Opinion_

How can we make sense of the Orlando shooting?

15 June 2016
Dr Christopher Neff and Professor Ian Hickie on The Drum.

As the world mourns the tragic loss of 50 lives, how can we answer the questions around homophobia and mental health raised by the Orlando shooting? Our researchers appeared on ABC's The Drum to discuss the complex debate. 

On 12 June 2016, a gunman took the lives of at least 50 people and injured another 53 at a popular gay nightclub in Orlando, Florida. The horrific attack was the deadliest mass shooting in US history.

As the world mourns this tragic loss of life, questions of how we make sense of an act of mass violence and hatred that targeted gay men and women remain.

Dr Christopher Neff and Professor Ian Hickie from the University of Sydney took part in a panel discussion on The Drum, broadcast on ABC on Sunday 13 June. During the program, they addressed the following five questions:

1.    Is the Orlando shooting a hate crime?

“It’s Latina night at Pulse in Orlando. It’s a queer event, on a queer night during gay pride,” Dr Neff told The Drum.

“There’s no question that this was a hate crime. This is an anti-gay hate crime.

“It’s important that we are very clear about that and don’t erase any of the different identities [of the individuals who were killed]. They were members of the LGBTIQ community who were killed as well as people of colour and at least eight were women.

“If Donald Trump can be called out for racism, then this can be called out for homophobia. Killing queer people is homophobic. Nobody stumbles into Pulse nightclub at 2am with an AK-15 for three hours and accidentally kills 50 people.”

2.    How can we talk about mental illness in relation to Orlando?

A psychiatrist and prominent health campaigner, Professor Ian Hickie told The Drum that there are very few mass shootings that can be explained by active mental illness.

Professor Hickie said the perpetrators of mass shootings are typicallymen who are marginalised, isolated and “often quite paranoid in their ordinary thinking, who live in a society that encourages both the hate aspect to mass shootings and then the availability of guns to act out their aggression.

“With the American election campaign, which should be a great celebration of democracy, we see violence breaking out at rallies. This is where things have really come unstuck,” Professor Hickie said. The normalisation of extreme violence should be of great concern, he said.

3.    Why recognising the anti-gay nature of the shooting matters?

In the hours following the shooting, politicians in Australia came under criticism for making statements that did not initially express sympathy for the LGBTIQ community.

Dr Christopher Neff told The Drum, “I don’t know what [they] were thinking by not talking about this as a queer nightclub or an anti-queer attack, but they’re wrong.

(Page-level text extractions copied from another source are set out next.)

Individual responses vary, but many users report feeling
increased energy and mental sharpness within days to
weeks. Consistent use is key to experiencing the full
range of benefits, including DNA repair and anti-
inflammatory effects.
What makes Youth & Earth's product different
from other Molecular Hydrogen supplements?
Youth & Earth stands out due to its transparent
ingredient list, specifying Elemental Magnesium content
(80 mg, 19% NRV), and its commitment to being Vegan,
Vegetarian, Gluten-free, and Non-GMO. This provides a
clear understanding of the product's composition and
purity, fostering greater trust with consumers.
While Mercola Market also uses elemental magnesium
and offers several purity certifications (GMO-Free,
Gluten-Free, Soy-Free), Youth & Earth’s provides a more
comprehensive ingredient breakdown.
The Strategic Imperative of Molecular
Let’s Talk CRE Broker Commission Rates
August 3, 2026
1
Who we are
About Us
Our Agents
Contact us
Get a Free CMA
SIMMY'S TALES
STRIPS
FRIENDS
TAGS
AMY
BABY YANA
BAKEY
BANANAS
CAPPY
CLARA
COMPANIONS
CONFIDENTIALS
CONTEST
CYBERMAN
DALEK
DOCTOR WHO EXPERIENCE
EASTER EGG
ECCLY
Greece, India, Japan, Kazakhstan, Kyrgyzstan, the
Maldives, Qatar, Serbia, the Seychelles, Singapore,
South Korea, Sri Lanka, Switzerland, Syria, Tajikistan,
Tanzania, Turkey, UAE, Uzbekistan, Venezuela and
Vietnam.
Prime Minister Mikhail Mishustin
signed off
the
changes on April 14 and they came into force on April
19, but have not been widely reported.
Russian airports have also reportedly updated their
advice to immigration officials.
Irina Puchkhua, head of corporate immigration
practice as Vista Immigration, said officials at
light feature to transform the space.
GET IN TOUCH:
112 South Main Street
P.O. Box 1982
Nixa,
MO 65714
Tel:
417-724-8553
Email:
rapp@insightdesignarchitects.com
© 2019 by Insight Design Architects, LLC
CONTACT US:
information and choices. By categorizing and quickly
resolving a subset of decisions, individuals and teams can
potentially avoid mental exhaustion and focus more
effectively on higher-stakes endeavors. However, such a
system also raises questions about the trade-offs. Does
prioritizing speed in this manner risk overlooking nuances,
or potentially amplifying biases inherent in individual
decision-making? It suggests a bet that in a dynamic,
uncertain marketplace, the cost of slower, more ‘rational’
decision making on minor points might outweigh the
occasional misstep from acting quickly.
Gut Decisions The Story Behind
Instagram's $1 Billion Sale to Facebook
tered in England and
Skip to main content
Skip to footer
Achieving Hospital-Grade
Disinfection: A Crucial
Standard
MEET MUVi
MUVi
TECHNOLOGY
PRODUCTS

“This is a time to recognise the lives that were lost, and these were queer lives.”

4.    An issue of gun control or the mental health system?

“Mental illness is a worldwide phenomenon,” Professor Hickie said. “But there’s nothing like the degree of mass shooting in the US.

“We have incidents elsewhere in the world, like Port Arthur in Australia, but there’s nothing like the repeated episodes of mass shooting in the US, anywhere else in the world.”

5.    What should a good policy response involve?

“There are lots of forms of violence,” Dr Neff said. “We saw the most extreme form of this at the Pulse nightclub.

“Homophobia is violence. It drives youth to suicide and we need to be taking care of our youth: we need to have policies that treat all people equally.”